**ARTICLE:**
On Sat, Feb 18, 2017 at 09:55:28PM +0300, Konstantin Khlebnikov wrote:
> This patch has locking problem. I've got lockdep splat under LTP.
> 
> d_lock nests inside i_lock
> sysctl_lock nests inside d_lock in d_compare
> 
> This patch adds i_lock nesting inside sysctl_lock.

Once ->unregistering is set, you can drop sysctl_lock just fine.  So I'd
try something like this - use rcu_read_lock() in proc_sys_prune_dcache(),
drop sysctl_lock() before it and regain after.  Make sure that no inodes
are added to the list ones ->unregistering has been set and use RCU list
primitives for modifying the inode list, with sysctl_lock still used to
serialize its modifications.

**PROBLEMS TO SOLVE:**
- 1) Using the message about sysctl locking, decide whether each statement agrees with it: (a) the lockdep splat appeared under LTP; (b) the reply suggests holding sysctl_lock for the whole of proc_sys_prune_dcache(); (c) the reply says sysctl_lock should still serialize changes to the inode list. Answer yes or no for each and quote the deciding words.
- 2) Extract the stretch of the sysctl locking message from "Once ->unregistering is" through "serialize its modifications.", copying it word for word.
- 3) Write what comes next in the message about sysctl locking, picking up after its final sentence.
The material that follows has no connection to the message about sysctl locking.

**DATASET EXCERPT:**
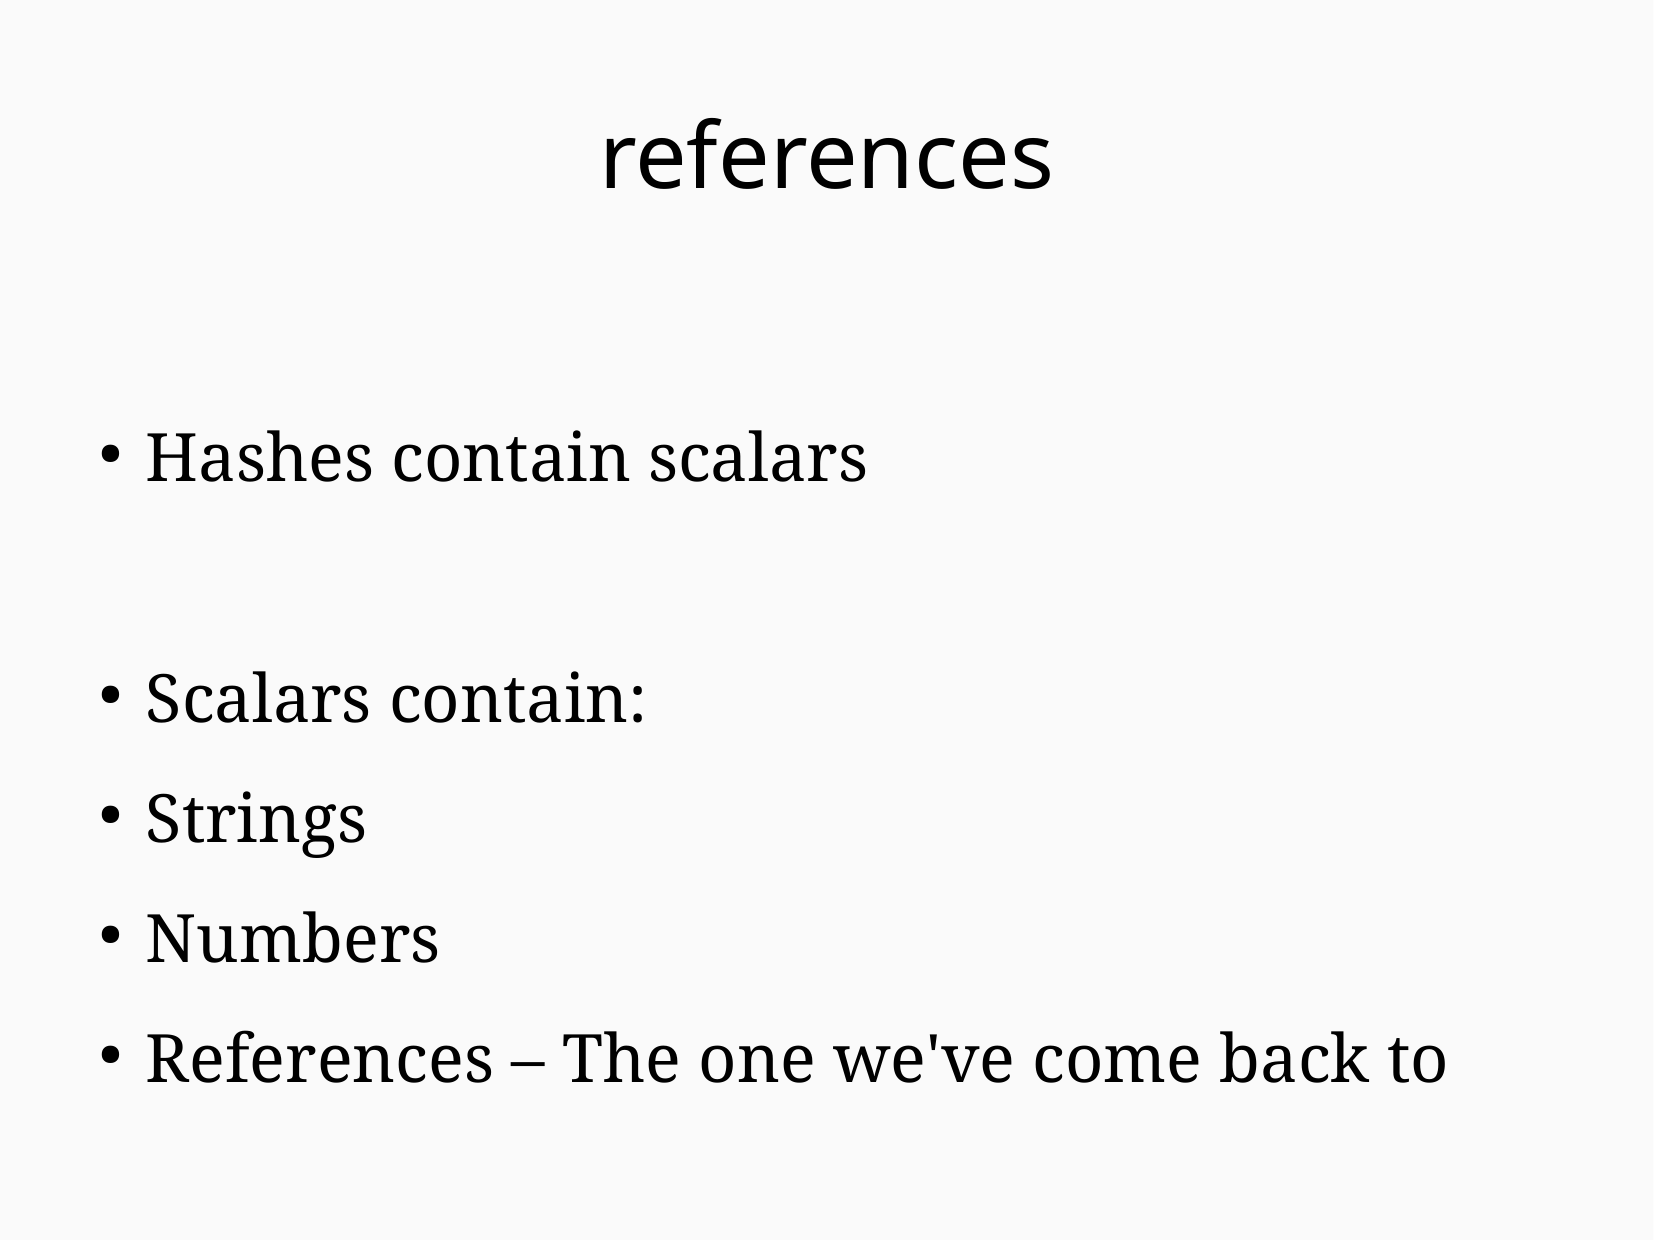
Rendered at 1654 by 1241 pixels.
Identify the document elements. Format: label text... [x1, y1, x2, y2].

list Hashes contain scalars Scalars contain: Strings Numbers References – The one we've come back to [82, 290, 1571, 1109]
title references [82, 49, 1571, 257]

**RESULTS FOR THE EXERCISE:**
- 1)
(a) Yes: "I've got lockdep splat under LTP."
(b) No: "drop sysctl_lock() before it and regain after."
(c) Yes: "with sysctl_lock still used to serialize its modifications."

- 2)
Once ->unregistering is set, you can drop sysctl_lock just fine.  So I'd
try something like this - use rcu_read_lock() in proc_sys_prune_dcache(),
drop sysctl_lock() before it and regain after.  Make sure that no inodes
are added to the list ones ->unregistering has been set and use RCU list
primitives for modifying the inode list, with sysctl_lock still used to
serialize its modifications.

- 3)
Freeing struct inode is RCU-delayed (see proc_destroy_inode()), so doing
igrab() is safe there.  Since we don't drop inode reference until after we'd
passed beyond it in the list, list_for_each_entry_rcu() should be fine,
AFAICS.  Below is a completely untested modification of your patch along
those lines:

diff --git a/fs/proc/inode.c b/fs/proc/inode.c
index 842a5ff5b85c..7ad9ed7958af 100644
--- a/fs/proc/inode.c
+++ b/fs/proc/inode.c
@@ -43,10 +43,11 @@ static void proc_evict_inode(struct inode *inode)
 	de = PDE(inode);
 	if (de)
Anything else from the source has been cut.